### Task instructions
Please repeat, precisely as written, only the lines from the one containing "key(Return)" through the last line of the records below, pictures omitted.

### Data extract
-.-.-

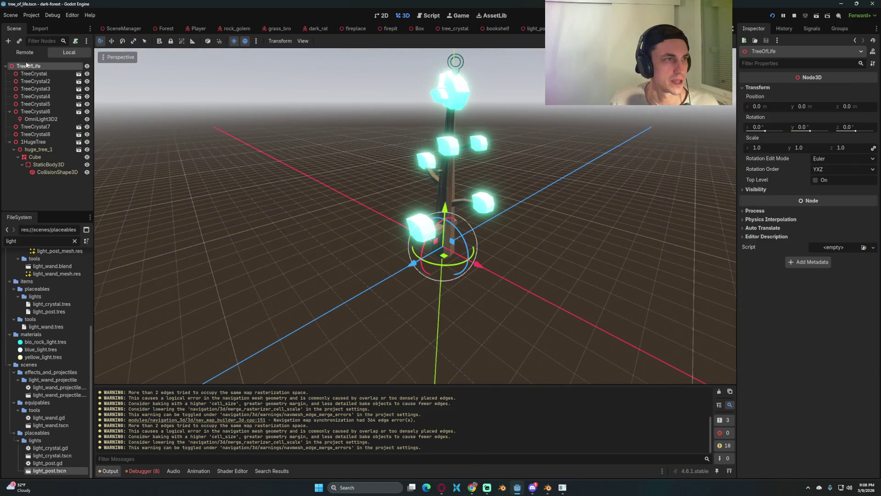
Add a SpotLight3D child to TreeOfLife via the 'spo' search, undoing an accidental rotation
click(7, 41)
text(spo)
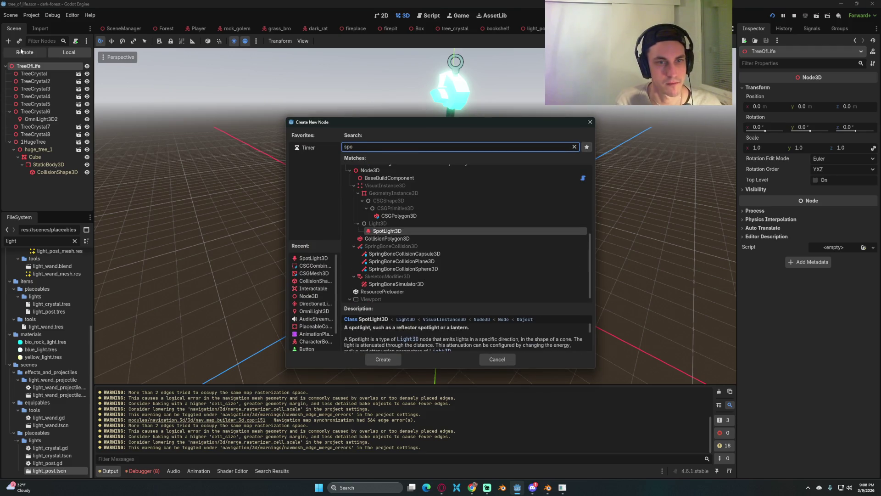
key(Return)
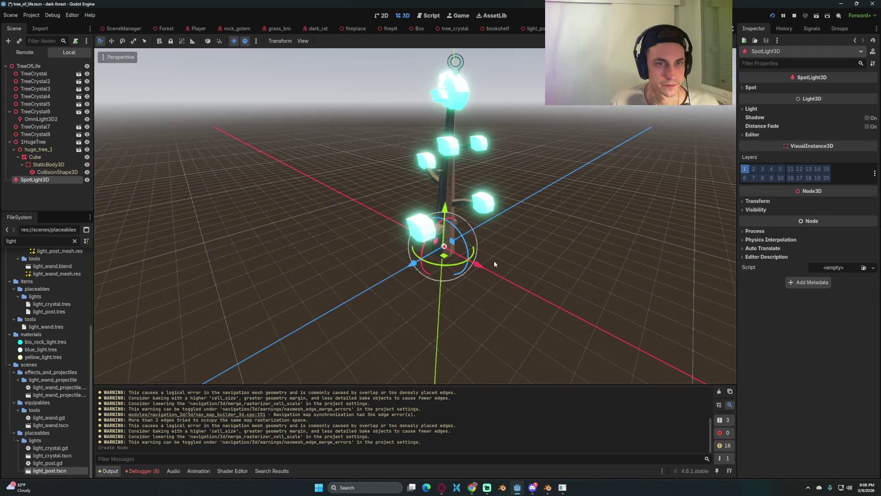
scroll(476, 292, up, 8)
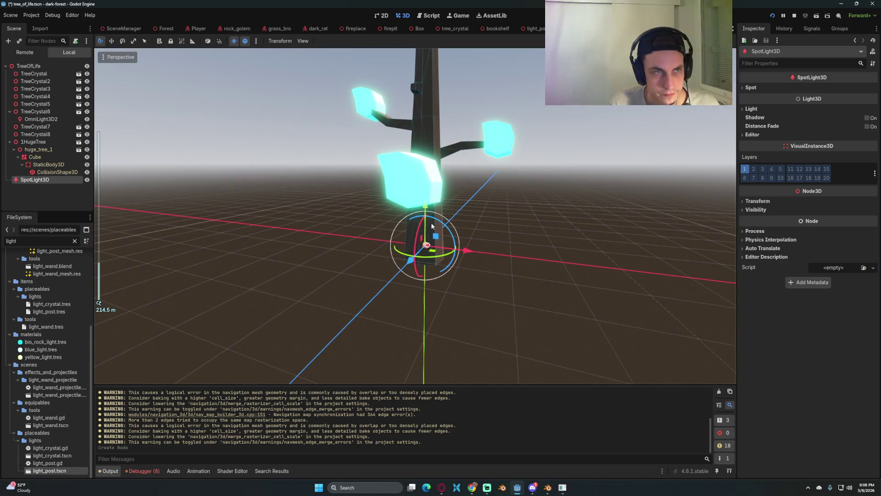
drag(449, 230, 449, 231)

-.-.-

### Written reply
key(Return)
scroll(476, 292, up, 8)
drag(449, 230, 449, 231)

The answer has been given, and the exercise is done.